- 1991年ロシア映画
- 監督:ヴィターリー・カネフスキー
- 撮影:Vladimir Brylyakov
- 主演:パーベル・ナザーロフ/ディナーラ・ドルカーロワ
監督のヴィターリー・カネフスキーは、ロシア人で、1990年、54歳の時、カンヌ映画祭において、「動くな、死ね、甦れ!」で、最優秀新人監督賞を受賞しています。
この作品は、受賞から、1年後の作品です。この作品も、カンヌ映画祭で受賞しています(審査委員賞)。
少年が、「科学的に言えば、生まれてきた奴は、何百万の一の幸運な奴なんだけど、僕にはそうは思えない。運のない、バカさ」と言う時、ライナー・マリア・リルケの「マルテの手記」の冒頭の文章が、甦りました。
「人々は生きるためにこの都会へ集まって来るのだが、僕には、それがここで死ぬためのように考えられる」。パリで、リルケは、地獄を見ますが、少年は、生の中に地獄を見るのです。

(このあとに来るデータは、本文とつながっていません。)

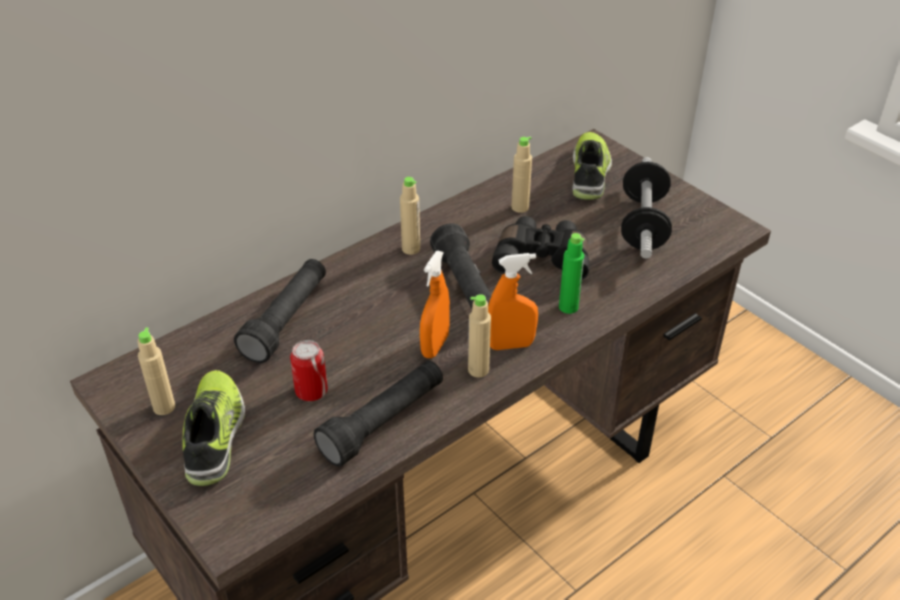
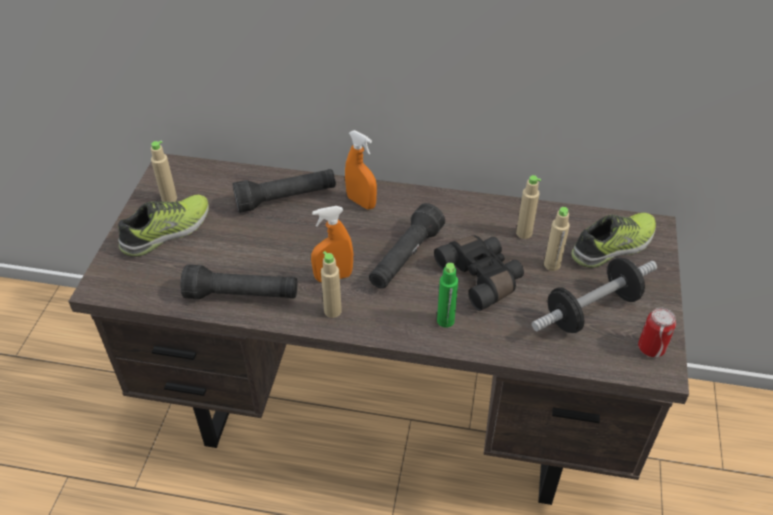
camera: 50 degrees right, 5 degrees up
(311, 391) = (237, 248): can -> can (651, 348)
(411, 249) = (413, 208): beige bottle -> beige bottle (552, 265)
(510, 345) = (373, 313): orange spray bottle -> orange spray bottle (361, 202)

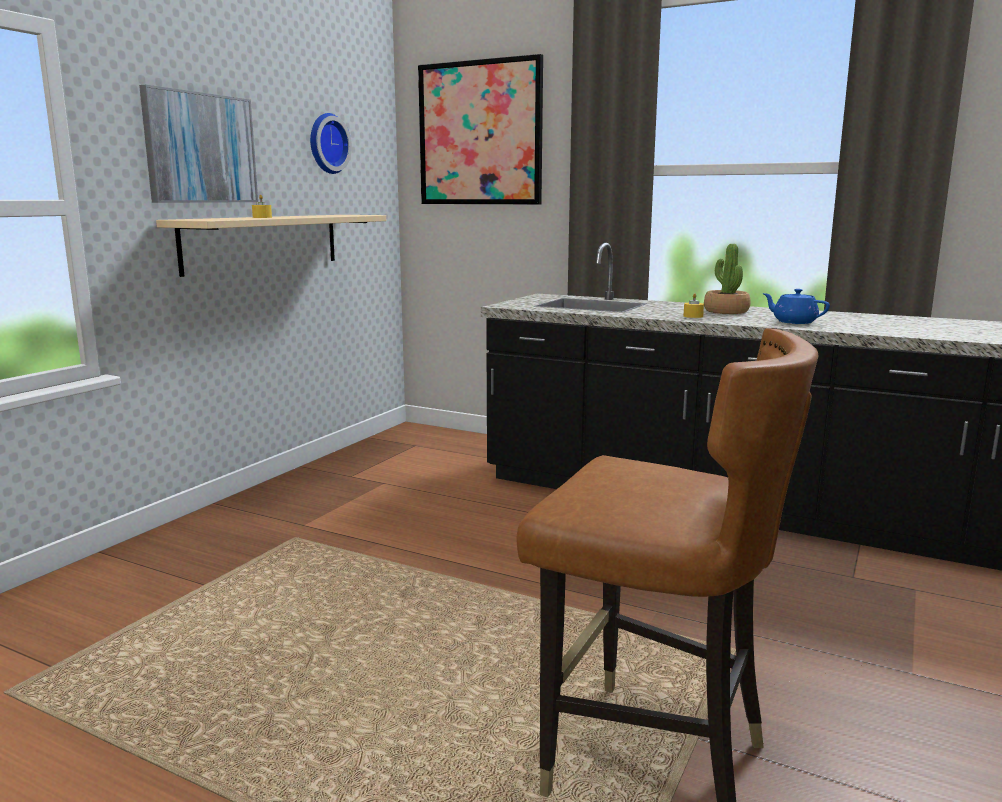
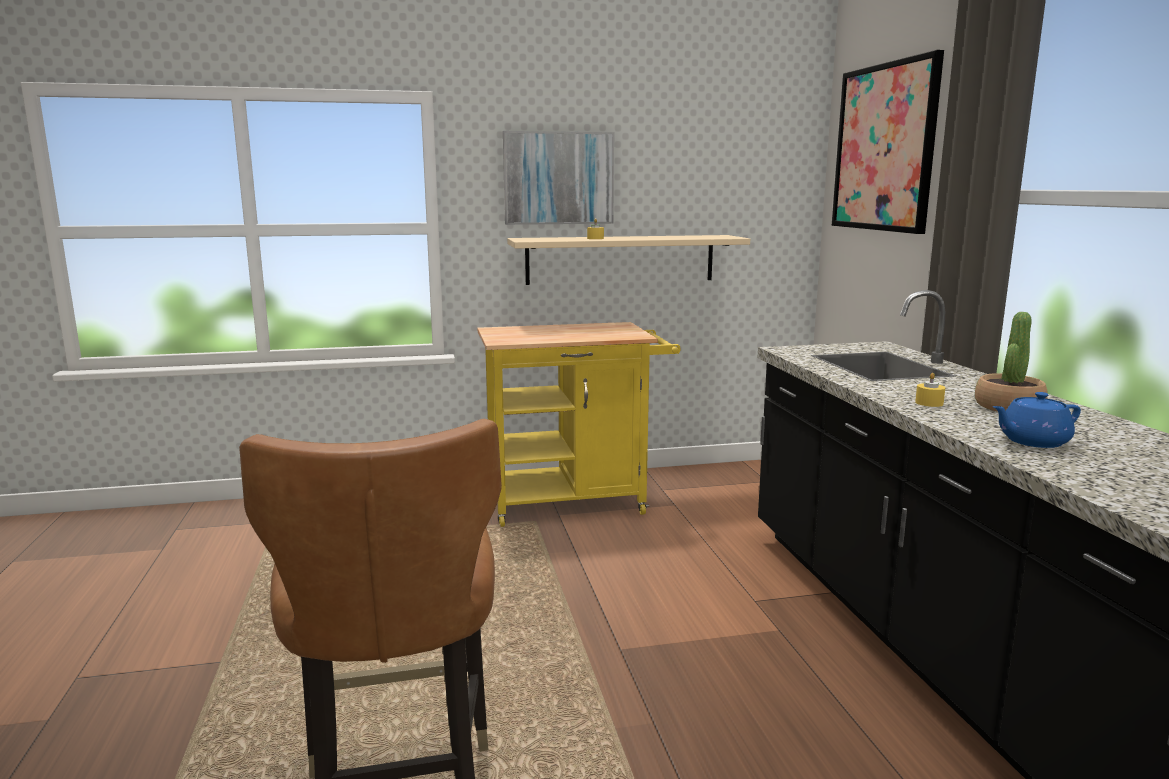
camera: 50 degrees right, 0 degrees up
(298, 510) = (576, 502): none -> yellow cart
(326, 144) = (714, 165): wall clock -> none
(793, 322) = (1032, 441): blue teapot -> blue teapot turned 105 degrees counterclockwise

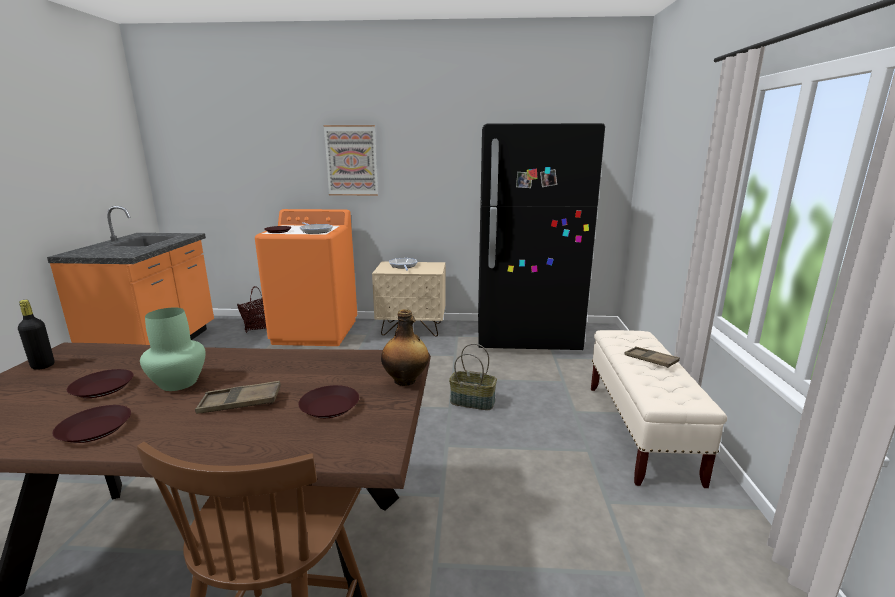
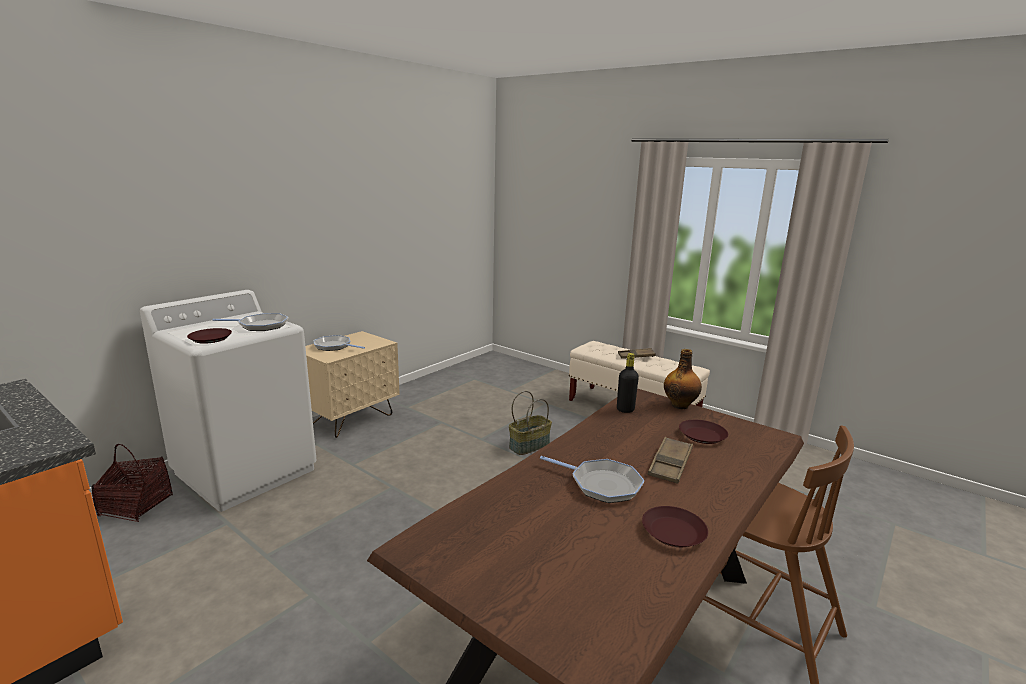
camera: 55 degrees left, 0 degrees up
(43, 365) = (457, 565): black bottle -> black bottle (625, 410)
(103, 388) = (577, 525): brown plate -> none
(179, 382) = (602, 484): green vase -> frying pan
(316, 332) = (246, 471): orange washing machine -> white washing machine
(351, 161) = (240, 221): picture -> none
(526, 337) = (460, 384): black fridge -> none

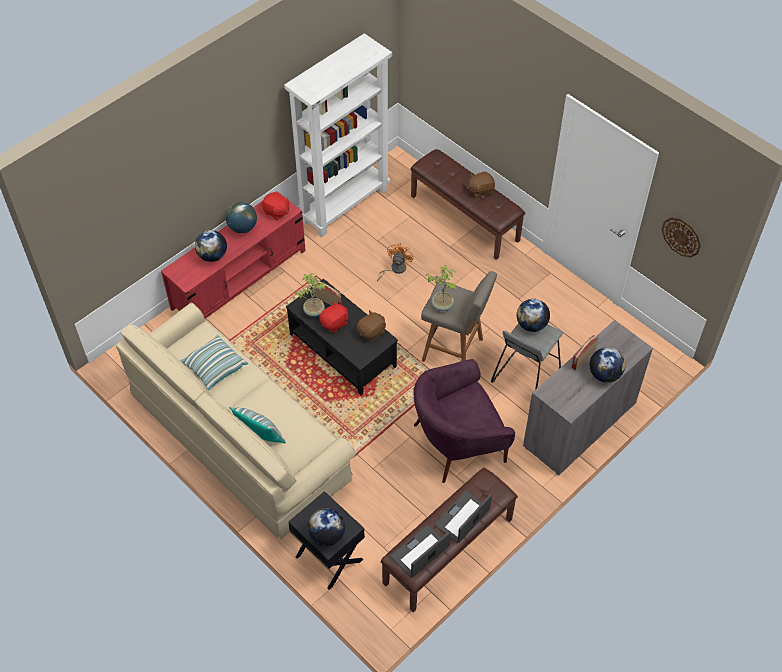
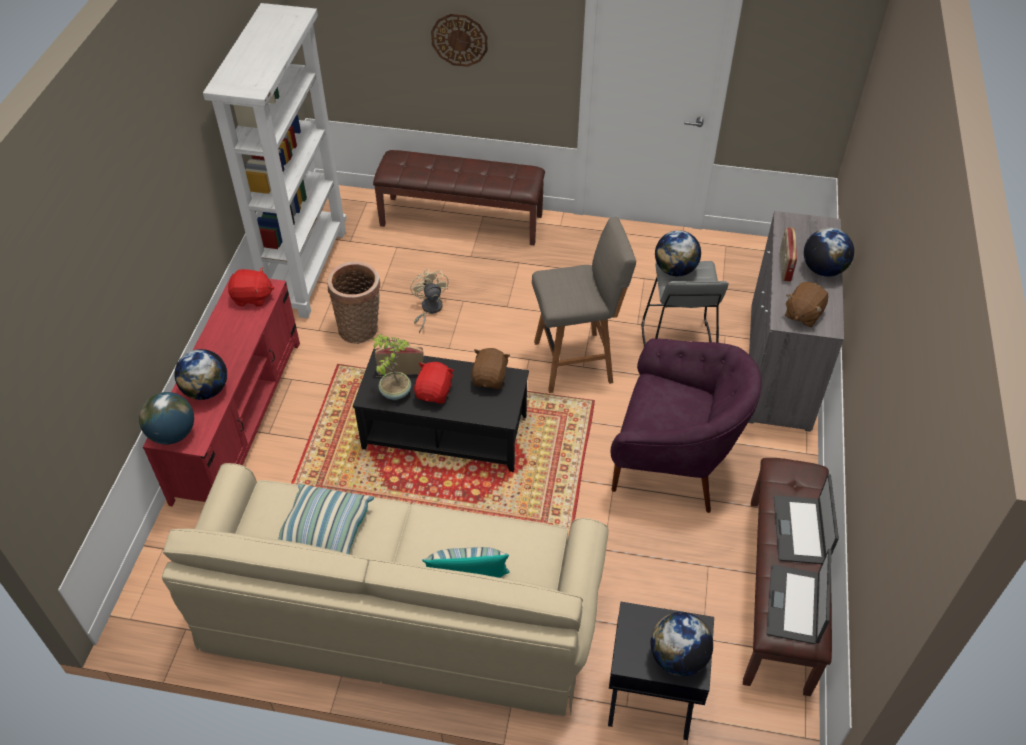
camera: 35 degrees left, 5 degrees down
(243, 228) = (221, 337): globe -> globe (173, 434)
(346, 260) = (361, 329): none -> basket
(395, 269) = (429, 309): orange fan -> beige fan
(442, 305) = (564, 295): potted plant -> none
(458, 442) = (673, 459): purple armchair -> purple armchair turned 105 degrees counterclockwise
(480, 190) = (477, 168): brown plush toy -> brown plush toy (803, 314)
(681, 237) = (794, 78): wall clock -> wall clock (459, 39)

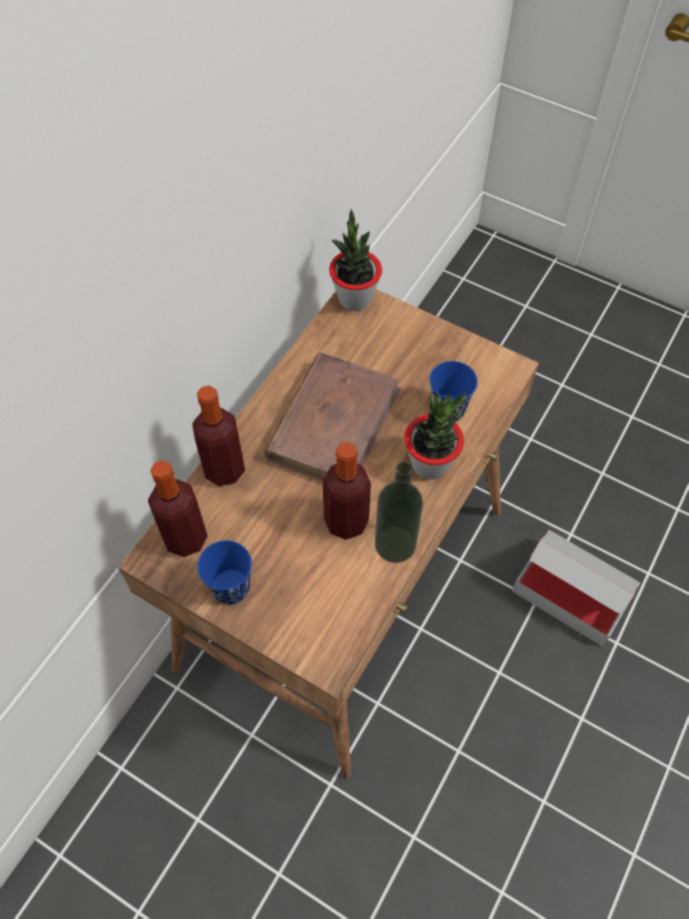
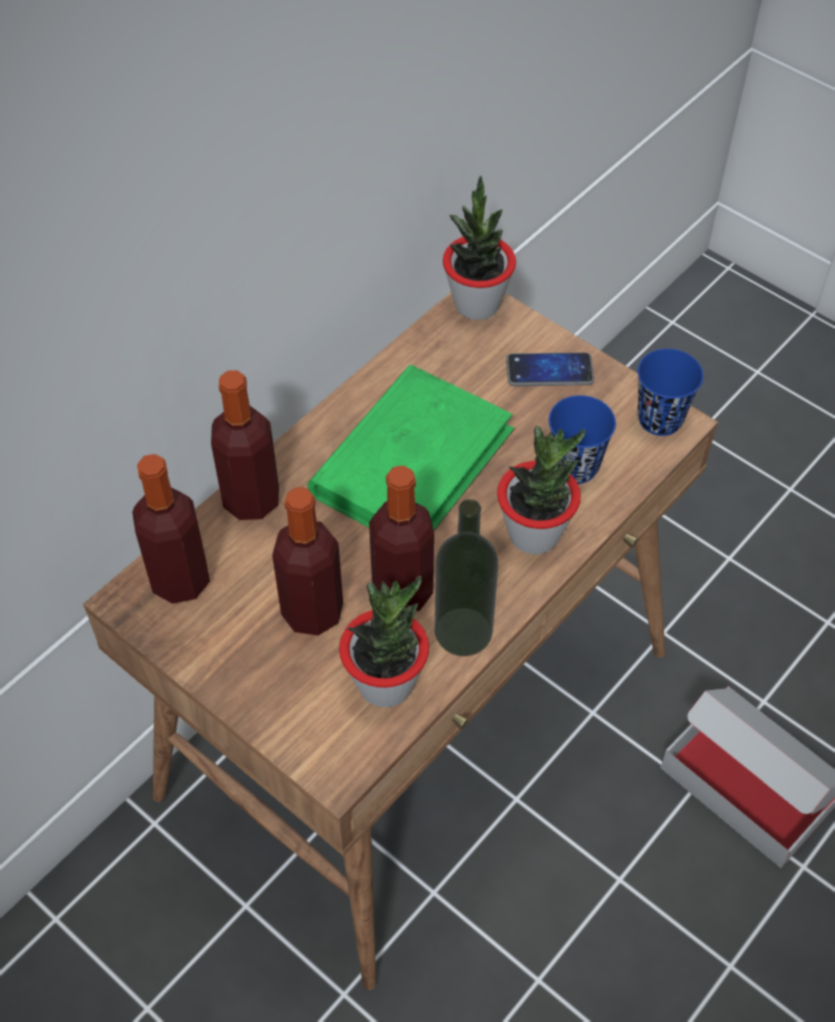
camera: 10 degrees right, 5 degrees down
(231, 588) = (227, 653): blue cup -> blue cup (660, 419)
(285, 546) = (312, 611): none -> bottle
(334, 423) = (412, 462): brown book -> green book
(348, 592) = (386, 683): none -> potted plant
(416, 342) = (549, 371): none -> phone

- 生きながら、ナイフを体中深く刺し込まれ、体を切り裂かれる豚。
- 少年を丸裸にし、少女を犯す校長。
- 海のような、陰気で陰惨なアムル河に向かって、海の憧れを歌う捕虜になった日本兵。
- 血まみれの出産。
- 傷付き、飛び立ったと思ったらすぐに、アムル河に落ちて死ぬ、鳥。
- 少年を快楽の対象にする、母親ほど年の離れた女。
- 大きなトランクの中に、閉じ込められて、夫に捨てられた女。
- 酔って、泥水の中に横たわる男。
- 犬を盗み、解体し、その肉を売る男たち。
- 心痛の余り、アムル河に落ちる少女。
- ガソリンを掛けられ、火だるまになって、駆け回るネズミ。
ネズミを助けようと、必死になる少年は、ネズミを火だるまにして逃げ出した男に向かって叫びます。
「どうして、自分がしたことを最後まで見届けない」
少年が出会った女は、こう言います。
「私たちは、与えられた心を充分に使っていない。だから、人間らしさを失うのだ」
最後に、少年は、カメラを睨み付けて叫びます。
「お前たちは、僕を憎んでいる。僕を殺そうとしている」
そうだ、僕たちは、少年を憎む。
少年は、僕たちの持つ残酷さを暴き立ててしまうからだ。
この作品を見終わった後の、渋谷の空には、雨の後の爽やかな青空が、広がっていました。
その爽やかさは、この作品が与えてくれた、感動の中にあった爽やかさと同じものでした。